[Start of Material provided]
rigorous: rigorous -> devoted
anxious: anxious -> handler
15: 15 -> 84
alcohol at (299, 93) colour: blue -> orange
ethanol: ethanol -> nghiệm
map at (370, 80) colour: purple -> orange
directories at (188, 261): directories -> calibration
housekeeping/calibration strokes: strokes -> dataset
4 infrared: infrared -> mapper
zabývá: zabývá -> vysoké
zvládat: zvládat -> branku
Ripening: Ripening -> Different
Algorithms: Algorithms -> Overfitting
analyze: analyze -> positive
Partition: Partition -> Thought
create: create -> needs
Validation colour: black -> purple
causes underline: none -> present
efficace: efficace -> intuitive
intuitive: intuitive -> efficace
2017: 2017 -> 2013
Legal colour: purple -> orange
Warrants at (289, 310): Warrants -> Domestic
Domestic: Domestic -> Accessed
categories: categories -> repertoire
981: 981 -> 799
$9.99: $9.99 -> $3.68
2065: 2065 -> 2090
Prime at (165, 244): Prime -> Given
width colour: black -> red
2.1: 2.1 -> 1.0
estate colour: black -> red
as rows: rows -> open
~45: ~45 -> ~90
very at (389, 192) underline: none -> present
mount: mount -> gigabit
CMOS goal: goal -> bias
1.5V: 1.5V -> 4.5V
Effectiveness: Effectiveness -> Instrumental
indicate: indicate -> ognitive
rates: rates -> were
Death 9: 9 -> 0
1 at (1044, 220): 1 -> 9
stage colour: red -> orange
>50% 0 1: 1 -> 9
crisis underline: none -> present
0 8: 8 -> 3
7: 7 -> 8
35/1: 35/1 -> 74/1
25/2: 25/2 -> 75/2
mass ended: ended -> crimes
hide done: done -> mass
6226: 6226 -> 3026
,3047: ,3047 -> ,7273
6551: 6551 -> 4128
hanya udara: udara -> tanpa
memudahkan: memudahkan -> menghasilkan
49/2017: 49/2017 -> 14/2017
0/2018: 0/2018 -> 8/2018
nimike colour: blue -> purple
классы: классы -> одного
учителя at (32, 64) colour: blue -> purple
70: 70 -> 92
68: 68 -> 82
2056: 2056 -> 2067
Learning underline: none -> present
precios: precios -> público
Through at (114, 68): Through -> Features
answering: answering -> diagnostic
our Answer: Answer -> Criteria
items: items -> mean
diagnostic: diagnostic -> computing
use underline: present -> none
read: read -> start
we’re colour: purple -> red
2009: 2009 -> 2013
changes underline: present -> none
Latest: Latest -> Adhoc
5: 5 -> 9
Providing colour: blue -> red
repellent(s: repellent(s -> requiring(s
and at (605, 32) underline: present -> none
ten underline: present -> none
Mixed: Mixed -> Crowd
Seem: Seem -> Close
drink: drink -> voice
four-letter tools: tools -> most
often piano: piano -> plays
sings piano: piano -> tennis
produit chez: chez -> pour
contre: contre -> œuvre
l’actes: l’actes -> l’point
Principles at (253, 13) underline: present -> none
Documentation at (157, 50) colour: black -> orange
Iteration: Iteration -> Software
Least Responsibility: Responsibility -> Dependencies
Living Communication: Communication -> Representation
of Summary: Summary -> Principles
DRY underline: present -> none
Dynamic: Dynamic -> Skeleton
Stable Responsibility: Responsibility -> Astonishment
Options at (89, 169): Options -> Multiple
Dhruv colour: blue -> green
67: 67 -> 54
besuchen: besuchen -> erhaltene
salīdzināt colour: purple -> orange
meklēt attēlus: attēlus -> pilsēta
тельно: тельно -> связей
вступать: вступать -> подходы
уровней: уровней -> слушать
[End of Material provided]
§ **Written problem**
Can you quote the rows word for word, from the first one down to the line containing "4 infrared: infrared -> mapper", including both?

§ **Task response**
rigorous: rigorous -> devoted
anxious: anxious -> handler
15: 15 -> 84
alcohol at (299, 93) colour: blue -> orange
ethanol: ethanol -> nghiệm
map at (370, 80) colour: purple -> orange
directories at (188, 261): directories -> calibration
housekeeping/calibration strokes: strokes -> dataset
4 infrared: infrared -> mapper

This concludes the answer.